Your objective >>
Tally the lines in the records underneath that contain the string "looking", and state the figure by itself.
BEGIN Data shown
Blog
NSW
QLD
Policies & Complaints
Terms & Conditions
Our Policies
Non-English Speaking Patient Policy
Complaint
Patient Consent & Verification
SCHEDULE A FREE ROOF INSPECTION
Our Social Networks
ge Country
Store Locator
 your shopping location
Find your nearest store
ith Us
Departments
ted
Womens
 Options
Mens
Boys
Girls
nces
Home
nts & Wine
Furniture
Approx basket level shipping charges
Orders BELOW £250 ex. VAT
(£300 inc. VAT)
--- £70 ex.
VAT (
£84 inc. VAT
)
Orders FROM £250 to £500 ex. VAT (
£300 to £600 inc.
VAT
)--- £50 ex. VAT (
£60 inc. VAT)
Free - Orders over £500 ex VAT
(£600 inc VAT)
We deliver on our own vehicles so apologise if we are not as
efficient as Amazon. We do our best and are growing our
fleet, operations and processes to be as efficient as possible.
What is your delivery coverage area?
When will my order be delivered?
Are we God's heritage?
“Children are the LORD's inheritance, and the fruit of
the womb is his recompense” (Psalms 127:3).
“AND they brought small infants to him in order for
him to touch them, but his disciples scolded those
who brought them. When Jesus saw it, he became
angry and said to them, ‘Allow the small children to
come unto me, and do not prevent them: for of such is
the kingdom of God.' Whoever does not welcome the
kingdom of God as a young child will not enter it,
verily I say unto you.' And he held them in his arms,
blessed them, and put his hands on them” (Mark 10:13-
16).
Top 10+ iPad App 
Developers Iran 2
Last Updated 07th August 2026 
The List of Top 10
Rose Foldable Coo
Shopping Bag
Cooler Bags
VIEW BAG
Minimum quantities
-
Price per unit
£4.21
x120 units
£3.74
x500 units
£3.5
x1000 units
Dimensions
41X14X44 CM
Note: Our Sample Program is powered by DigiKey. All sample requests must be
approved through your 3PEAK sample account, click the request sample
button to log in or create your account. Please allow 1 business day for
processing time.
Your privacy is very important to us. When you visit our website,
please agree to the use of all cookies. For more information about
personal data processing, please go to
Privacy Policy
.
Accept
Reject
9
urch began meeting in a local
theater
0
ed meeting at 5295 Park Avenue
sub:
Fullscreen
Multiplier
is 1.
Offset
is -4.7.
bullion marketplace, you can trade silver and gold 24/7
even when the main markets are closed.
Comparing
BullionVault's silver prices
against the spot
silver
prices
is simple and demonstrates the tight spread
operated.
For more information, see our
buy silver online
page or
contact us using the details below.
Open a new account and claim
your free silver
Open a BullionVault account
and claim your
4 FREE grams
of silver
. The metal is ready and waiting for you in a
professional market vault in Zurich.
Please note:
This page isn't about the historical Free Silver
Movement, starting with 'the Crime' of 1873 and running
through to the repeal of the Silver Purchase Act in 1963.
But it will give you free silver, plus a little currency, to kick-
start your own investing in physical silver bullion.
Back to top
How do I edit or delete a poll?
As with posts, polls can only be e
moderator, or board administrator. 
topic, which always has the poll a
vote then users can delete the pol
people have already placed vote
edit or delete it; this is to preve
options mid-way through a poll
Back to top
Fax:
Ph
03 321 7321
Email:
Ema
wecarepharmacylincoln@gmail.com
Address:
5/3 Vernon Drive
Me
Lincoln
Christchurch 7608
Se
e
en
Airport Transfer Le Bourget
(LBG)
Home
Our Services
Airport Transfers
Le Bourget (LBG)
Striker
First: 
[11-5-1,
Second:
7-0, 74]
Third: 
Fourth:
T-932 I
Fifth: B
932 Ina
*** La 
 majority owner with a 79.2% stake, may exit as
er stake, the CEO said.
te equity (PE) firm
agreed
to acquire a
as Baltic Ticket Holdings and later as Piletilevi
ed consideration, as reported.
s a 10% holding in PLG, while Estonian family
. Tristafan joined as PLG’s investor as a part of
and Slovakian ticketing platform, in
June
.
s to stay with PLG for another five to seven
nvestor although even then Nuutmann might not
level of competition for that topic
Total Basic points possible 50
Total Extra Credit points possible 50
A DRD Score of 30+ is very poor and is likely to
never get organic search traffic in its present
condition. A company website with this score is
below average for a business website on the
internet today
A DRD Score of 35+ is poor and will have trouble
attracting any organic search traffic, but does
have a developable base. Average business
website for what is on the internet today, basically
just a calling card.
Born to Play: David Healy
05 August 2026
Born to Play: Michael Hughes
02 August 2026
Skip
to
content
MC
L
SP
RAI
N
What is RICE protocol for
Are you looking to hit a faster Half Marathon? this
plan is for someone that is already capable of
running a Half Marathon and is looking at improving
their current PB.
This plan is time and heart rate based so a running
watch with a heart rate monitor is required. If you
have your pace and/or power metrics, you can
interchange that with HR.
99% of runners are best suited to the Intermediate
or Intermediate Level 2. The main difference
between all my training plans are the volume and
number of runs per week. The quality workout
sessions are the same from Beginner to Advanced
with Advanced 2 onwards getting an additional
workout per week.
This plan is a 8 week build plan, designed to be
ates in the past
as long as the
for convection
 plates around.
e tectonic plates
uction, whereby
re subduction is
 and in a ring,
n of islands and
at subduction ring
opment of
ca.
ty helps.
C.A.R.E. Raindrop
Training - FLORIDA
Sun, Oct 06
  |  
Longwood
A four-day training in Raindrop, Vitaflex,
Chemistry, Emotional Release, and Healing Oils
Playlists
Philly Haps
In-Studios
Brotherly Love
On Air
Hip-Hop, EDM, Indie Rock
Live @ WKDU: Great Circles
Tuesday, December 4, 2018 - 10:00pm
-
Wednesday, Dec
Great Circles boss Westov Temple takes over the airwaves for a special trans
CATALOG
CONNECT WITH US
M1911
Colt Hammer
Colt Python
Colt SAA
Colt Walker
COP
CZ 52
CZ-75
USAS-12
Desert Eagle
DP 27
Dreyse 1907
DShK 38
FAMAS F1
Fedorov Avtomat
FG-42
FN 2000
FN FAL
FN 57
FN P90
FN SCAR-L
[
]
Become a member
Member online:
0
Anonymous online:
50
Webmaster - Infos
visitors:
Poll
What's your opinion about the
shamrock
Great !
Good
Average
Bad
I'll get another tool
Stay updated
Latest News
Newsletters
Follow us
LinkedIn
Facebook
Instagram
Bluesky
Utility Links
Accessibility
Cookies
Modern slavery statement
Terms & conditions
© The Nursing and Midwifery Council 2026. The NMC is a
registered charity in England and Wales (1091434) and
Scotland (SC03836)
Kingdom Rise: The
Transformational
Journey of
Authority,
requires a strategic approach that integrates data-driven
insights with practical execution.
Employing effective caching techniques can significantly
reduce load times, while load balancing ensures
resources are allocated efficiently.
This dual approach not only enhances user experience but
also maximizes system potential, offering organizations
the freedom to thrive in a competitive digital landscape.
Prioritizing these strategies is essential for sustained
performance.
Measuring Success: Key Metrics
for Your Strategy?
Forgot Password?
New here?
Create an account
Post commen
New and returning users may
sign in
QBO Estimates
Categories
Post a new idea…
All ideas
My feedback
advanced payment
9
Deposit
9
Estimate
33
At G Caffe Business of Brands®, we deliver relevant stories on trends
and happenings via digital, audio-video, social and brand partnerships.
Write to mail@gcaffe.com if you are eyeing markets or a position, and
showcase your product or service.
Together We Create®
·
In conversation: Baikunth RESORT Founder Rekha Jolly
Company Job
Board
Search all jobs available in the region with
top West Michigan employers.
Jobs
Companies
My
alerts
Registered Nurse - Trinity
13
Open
END Data shown
Answer box >>
2